PROVIDED TEXT:

▶

Manju Dasgupta also talks about the various other women whom her mother-in-law nurtured. Those who went on to become women of substance in their own way. She talks about the women who brought up her mother-in-law and made her the woman she became. The author even dedicates the book to her two daughter-in-laws whom she admires for having the courage to marry her sons. She brings out the connections their family has shared with the well-known personalities of Bengal. Including Rabindranath Tagore who she says might have read her aunt-in-laws book before visiting Japan and Subhash Chandra Bose with whom the same aunt-in-law worked.

◀

Please retype the Manju Dasgupta passage in full, word for word. The material comes from a separate source unrelated to the Manju Dasgupta passage.

RECORDS SUPPLIED:
▶

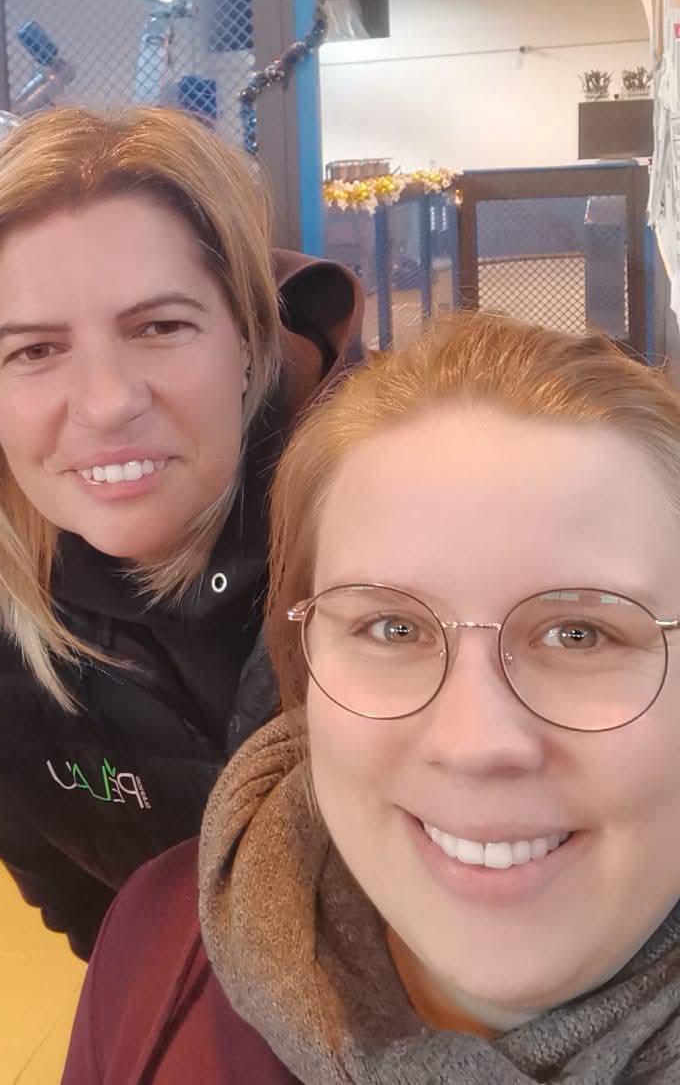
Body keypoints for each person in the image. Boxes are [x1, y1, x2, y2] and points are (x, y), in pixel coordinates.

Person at [64, 311, 680, 1084]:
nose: (475, 741)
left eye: (579, 634)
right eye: (393, 627)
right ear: (302, 672)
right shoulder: (157, 947)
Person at [0, 106, 361, 956]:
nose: (108, 402)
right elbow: (82, 904)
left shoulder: (399, 515)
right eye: (36, 350)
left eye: (160, 327)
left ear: (248, 337)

◀

RESPONSE:
Manju Dasgupta also talks about the various other women whom her mother-in-law nurtured. Those who went on to become women of substance in their own way. She talks about the women who brought up her mother-in-law and made her the woman she became. The author even dedicates the book to her two daughter-in-laws whom she admires for having the courage to marry her sons. She brings out the connections their family has shared with the well-known personalities of Bengal. Including Rabindranath Tagore who she says might have read her aunt-in-laws book before visiting Japan and Subhash Chandra Bose with whom the same aunt-in-law worked.